Question 17. $\int_{a}^{b}cosxdx$

Solution:

We have,
I = $\int_{a}^{b}cosxdx$
We know,
$\int_{a}^{b}f(x)dx=\lim_{h\to0}h[f(a)+f(a+h)+f(a+2h)+...+f(a+(n-1)h)]$ , where h = $\frac{b-a}{n}$
Here a = a, b = b and f(x) = cos x.
=> h = $\frac{b-a}{n}$
=> nh = b − a
So, we get,
I = $\lim_{h\to0}h[f(a)+f(a+h)+f(a+2h)+...+f(a+(n-1)h)]$
= $\lim_{h\to0}h[cosa+cos(a+h)+cos(a+2h)+...+cos(a+(n-1)h)]$
= $\lim_{h\to0}h\left[\frac{cos(a+(n-1)\frac{h}{2})sin\frac{nh}{2}}{sin\frac{h}{2}}\right]$
= $\lim_{h\to0}h\left[\frac{cos(a+\frac{nh}{2}-\frac{h}{2})sin\frac{nh}{2}}{sin\frac{h}{2}}\right]$
= $\lim_{h\to0}h\left[\frac{cos(a+\frac{b-a}{2}-\frac{h}{2})sin\frac{b-a}{2}}{sin\frac{h}{2}}\right]$
= $\lim_{h\to0}\left[\frac{\frac{h}{2}}{sin\frac{h}{2}}×2cos(a+\frac{b-a}{2}-\frac{h}{2})(sin\frac{b-a}{2})\right]$
= $\lim_{h\to0}\left[2cos(a+\frac{b-a}{2})sin(\frac{b-a}{2})\right]$
= $2cos(\frac{a+b}{2})sin(\frac{b-a}{2})$
= sin b − sin a
Therefore, the value of $\int_{a}^{b}cosxdx$ as limit of sum is sin b − sin a.

Question 18. $\int_{0}^{\frac{\pi}{2}}sinxdx$

Solution:

We have,
I = $\int_{0}^{\frac{\pi}{2}}sinxdx$
We know,
$\int_{a}^{b}f(x)dx=\lim_{h\to0}h[f(a)+f(a+h)+f(a+2h)+...+f(a+(n-1)h)]$ , where h = $\frac{b-a}{n}$
Here a = 0, b = $\frac{\pi}{2}$ and f(x) = sin x.

◆ **Tasks and exercises**
a) Answer these questions about the limit-of-sum solutions:
(i) What final value does the solution to Question 17 reach for the integral of cos x from a to b?
(ii) In the formula the solutions use, what is h equal to?
(iii) For Question 18, what are a, b and f(x)?
b) Carry on the limit-of-sum solutions from the point where they stop.

◆ **Data supplied**
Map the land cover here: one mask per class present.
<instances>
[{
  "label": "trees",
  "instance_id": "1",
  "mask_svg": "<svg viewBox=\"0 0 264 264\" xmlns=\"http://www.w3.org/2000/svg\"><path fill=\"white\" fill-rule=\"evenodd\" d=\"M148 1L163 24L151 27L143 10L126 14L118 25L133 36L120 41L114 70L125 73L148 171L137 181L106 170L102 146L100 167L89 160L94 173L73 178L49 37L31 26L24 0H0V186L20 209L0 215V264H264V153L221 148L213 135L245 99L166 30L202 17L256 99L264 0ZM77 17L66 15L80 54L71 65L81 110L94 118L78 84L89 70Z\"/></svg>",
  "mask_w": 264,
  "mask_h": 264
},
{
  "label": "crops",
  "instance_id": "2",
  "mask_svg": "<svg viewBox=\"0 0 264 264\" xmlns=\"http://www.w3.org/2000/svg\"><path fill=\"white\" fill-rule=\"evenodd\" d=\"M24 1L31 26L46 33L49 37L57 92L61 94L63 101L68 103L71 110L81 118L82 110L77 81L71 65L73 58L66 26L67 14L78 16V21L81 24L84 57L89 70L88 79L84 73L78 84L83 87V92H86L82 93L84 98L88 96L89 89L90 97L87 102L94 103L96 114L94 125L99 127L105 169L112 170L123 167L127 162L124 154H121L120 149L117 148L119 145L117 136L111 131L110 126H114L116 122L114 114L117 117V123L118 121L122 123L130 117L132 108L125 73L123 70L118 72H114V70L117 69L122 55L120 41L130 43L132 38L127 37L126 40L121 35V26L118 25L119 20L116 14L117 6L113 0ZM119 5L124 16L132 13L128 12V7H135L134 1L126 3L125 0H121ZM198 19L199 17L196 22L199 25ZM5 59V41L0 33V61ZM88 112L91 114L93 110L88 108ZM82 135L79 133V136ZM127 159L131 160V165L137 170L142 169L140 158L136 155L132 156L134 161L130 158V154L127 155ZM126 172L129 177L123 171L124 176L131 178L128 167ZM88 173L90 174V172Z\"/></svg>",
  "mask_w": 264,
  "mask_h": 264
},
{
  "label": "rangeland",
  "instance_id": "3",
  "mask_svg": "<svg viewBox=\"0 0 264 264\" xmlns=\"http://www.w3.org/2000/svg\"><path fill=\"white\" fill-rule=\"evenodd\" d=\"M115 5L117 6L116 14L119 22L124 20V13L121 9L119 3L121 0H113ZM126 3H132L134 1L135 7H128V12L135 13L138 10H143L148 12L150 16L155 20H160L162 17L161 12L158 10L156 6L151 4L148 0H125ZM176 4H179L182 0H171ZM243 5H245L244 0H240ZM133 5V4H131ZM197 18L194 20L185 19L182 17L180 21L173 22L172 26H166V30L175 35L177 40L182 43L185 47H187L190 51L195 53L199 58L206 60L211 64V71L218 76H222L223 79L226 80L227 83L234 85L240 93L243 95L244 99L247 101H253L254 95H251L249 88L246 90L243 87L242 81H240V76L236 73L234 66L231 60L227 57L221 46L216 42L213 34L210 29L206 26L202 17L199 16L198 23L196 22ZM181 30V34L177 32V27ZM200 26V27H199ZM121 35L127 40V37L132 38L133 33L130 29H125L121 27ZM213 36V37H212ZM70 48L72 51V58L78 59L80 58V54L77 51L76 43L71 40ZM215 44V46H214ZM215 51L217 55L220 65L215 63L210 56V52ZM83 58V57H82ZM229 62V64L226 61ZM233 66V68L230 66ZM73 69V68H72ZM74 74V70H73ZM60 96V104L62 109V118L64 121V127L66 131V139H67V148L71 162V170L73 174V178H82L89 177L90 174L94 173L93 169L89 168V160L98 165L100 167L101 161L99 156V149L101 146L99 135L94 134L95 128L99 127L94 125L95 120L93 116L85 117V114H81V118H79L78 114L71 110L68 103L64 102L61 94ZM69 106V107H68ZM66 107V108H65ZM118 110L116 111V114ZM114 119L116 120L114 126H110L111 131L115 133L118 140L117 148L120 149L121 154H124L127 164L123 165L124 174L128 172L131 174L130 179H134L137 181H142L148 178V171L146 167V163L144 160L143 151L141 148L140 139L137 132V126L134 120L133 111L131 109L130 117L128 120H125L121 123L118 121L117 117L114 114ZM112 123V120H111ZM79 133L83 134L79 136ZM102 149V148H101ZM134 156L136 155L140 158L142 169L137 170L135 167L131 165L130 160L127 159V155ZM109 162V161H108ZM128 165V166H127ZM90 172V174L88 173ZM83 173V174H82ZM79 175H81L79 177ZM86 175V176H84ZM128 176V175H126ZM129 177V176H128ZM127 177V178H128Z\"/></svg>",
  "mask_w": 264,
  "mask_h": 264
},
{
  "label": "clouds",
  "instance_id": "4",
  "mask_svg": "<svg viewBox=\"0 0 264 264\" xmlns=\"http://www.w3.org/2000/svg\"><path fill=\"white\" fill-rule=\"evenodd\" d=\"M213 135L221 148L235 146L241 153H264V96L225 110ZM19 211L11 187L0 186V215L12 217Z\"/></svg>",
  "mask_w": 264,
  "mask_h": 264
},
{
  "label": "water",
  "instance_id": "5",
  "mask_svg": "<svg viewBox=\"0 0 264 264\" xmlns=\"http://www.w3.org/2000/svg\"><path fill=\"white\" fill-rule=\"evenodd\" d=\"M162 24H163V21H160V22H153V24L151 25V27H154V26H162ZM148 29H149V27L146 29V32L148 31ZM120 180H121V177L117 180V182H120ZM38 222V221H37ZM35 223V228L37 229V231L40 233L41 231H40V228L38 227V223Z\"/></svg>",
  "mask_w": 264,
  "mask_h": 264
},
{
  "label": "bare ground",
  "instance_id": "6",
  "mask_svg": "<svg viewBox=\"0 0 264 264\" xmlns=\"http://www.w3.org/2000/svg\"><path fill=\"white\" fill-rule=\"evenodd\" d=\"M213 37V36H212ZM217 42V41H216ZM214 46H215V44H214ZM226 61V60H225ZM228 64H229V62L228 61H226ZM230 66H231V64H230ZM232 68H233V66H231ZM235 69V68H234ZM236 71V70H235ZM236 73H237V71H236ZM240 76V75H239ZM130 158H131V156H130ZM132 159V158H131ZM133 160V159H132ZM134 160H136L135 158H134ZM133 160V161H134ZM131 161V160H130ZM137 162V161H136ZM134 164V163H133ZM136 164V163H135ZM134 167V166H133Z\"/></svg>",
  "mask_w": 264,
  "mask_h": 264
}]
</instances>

◆ **Final results**
a)
(i) sin b − sin a
(ii) h = (b − a)/n
(iii) a = 0, b = π/2, and f(x) = sin x

b)
=> h = $\frac{\pi}{2n}$
=> nh = $\frac{2}{\pi}$
So, we get,
I = $\lim_{h\to0}h[f(0)+f(h)+f(2h)+...+f((n-1)h)]$
= $\lim_{h\to0}h[sin0+sinh+sin2h+...+sin(n-1)h]$
= $\lim_{h\to0}h\frac{sin(\frac{(n-1)h}{2})sin(\frac{nh}{2})}{sin\frac{h}{2}}$
= $\lim_{h\to0}h\frac{sin(\frac{nh}{2}-\frac{h}{2})sin(\frac{nh}{2})}{sin\frac{h}{2}}$
= $\lim_{h\to0}h\frac{sin(\frac{\pi}{4}-\frac{h}{2})sin(\frac{\pi}{4})}{sin\frac{h}{2}}$
= $2(\frac{1}{2})$
= 1
Therefore, the value of $\int_{0}^{\frac{\pi}{2}}sinxdx$ as limit of sum is 1.

Question 19. $\int_{0}^{\frac{\pi}{2}}cosxdx$

Solution:

We have,
I = $\int_{0}^{\frac{\pi}{2}}cosxdx$
We know,
$\int_{a}^{b}f(x)dx=\lim_{h\to0}h[f(a)+f(a+h)+f(a+2h)+...+f(a+(n-1)h)]$ , where h = $\frac{b-a}{n}$
Here a = 0, b = $\frac{\pi}{2}$ and f(x) = cos x.
=> h = $\frac{\pi}{2n}$
=> nh = $\frac{2}{\pi}$
So, we get,
I = $\lim_{h\to0}h[f(0)+f(h)+f(2h)+...+f((n-1)h)]$
= $\lim_{h\to0}h[cos0+cosh+cos2h+...+cos(n-1)h]$
= $\lim_{h\to0}h[\frac{cos(\frac{nh}{2}-\frac{h}{2})cos\frac{nh}{2}}{cos\frac{h}{2}}]$
= $\lim_{h\to0}h[\frac{cos(\frac{\pi}{4}-\frac{h}{2})cos\frac{\pi}{4}}{cos\frac{h}{2}}]$
= $2(\frac{1}{2})$
= 1
Therefore, the value of $\int_{0}^{\frac{\pi}{2}}cosxdx$ as limit of sum is 1.

Question 20. $\int_{1}^{4}(3x^2+2x)dx$

Solution:

We have,
I = $\int_{1}^{4}(3x^2+2x)dx$
We know,
$\int_{a}^{b}f(x)dx=\lim_{h\to0}h[f(a)+f(a+h)+f(a+2h)+...+f(a+(n-1)h)]$ , where h = $\frac{b-a}{n}$
Here a =1, b = 4 and f(x) = 3x² + 2x.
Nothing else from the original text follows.